La Juventus perde 0-1 contro lo Stoccarda in quella che la prima sconfitta stagionale dei bianconeri, coincisa con il primo ko in Champions League. Una prestazione sottotono, una L pienamente meritata nel tabellino europeo e della quale i tifosi bianconeri devono sforzarsi di essere contenti. Sì, avete letto bene.
Chiaro, essere contenti dopo una sconfitta può sembrare un ossimoro. Basta guardarla però dal punto di vista corretto: meglio un ko da Thiago Motta che un pareggio da Allegri. Inutile negarlo, tanti tifosi della ‘Vecchia Signora’ avranno pensato: questa partita Max non l’avrebbe persa. E probabilmente avrebbero avuto ragione. Del resto, Thiago Motta l’ha persa solo nel finale con uno slalom gigante di El Bilal Tourè (carneade all’Atalanta) a tempo quasi scaduto, sotto di un uomo.
Allegri, vista la serata decisamente negativa fin dai primi minuti, avrebbe chiuso tutto a tripla mandata salvando il salvabile, avrebbe blindato lo 0-0 subendo per 90 minuti e avrebbe ‘fatto i complimenti ai ragazzi’ per il punto guadagnato con il suo sorriso guascone e qualche paraculata in conferenza stampa. Eccitazione (quasi) massima per i risultatisti.

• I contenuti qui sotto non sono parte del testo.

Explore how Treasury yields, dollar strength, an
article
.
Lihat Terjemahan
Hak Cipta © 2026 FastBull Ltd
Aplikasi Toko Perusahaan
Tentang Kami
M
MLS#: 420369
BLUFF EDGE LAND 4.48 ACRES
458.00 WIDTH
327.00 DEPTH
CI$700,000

Thiago Motta invece l’ha persa da Thiago Motta. E si badi bene, Thiago Motta non è un esteta, non è un allenatore da 5-3 purchè si faccia faville in attacco. Ma le partite le vuole giocare fino in fondo, le vuole vincere, la firma per il pari non ce la mette. E anche sotto di un uomo, dopo un rigore parato da Perin (fenomenale in diverse altre occasioni), un palo colpito e un gol annullato a uno Stoccarda versione Bayern Monaco low cost, l’allenatore italo-brasiliano ha continuato a coltivare la speranza di portarla a casa. Anche con Adzic e Rouhi principali alternative e Vlahovic che si accomoda in panchina dopo un’ora scialba.
Chi l’anno scorso avrebbe difeso a spada tratta il non gioco di Allegri, l’ennesima partita etichettabile alla voce ‘altro sport’ e non ‘calcio’, con gioco orizzontale, difesa bassa e sbadigli per il portiere avversario, oggi non può criticare Thiago Motta arrivato (per 2 volte) a 1 metro dal gol con Yildiz al quale è mancata solo la zampata vincente. Una sconfitta da Thiago Motta può far crescere più di un pareggio da Allegri. Alla Juventus va benissimo così.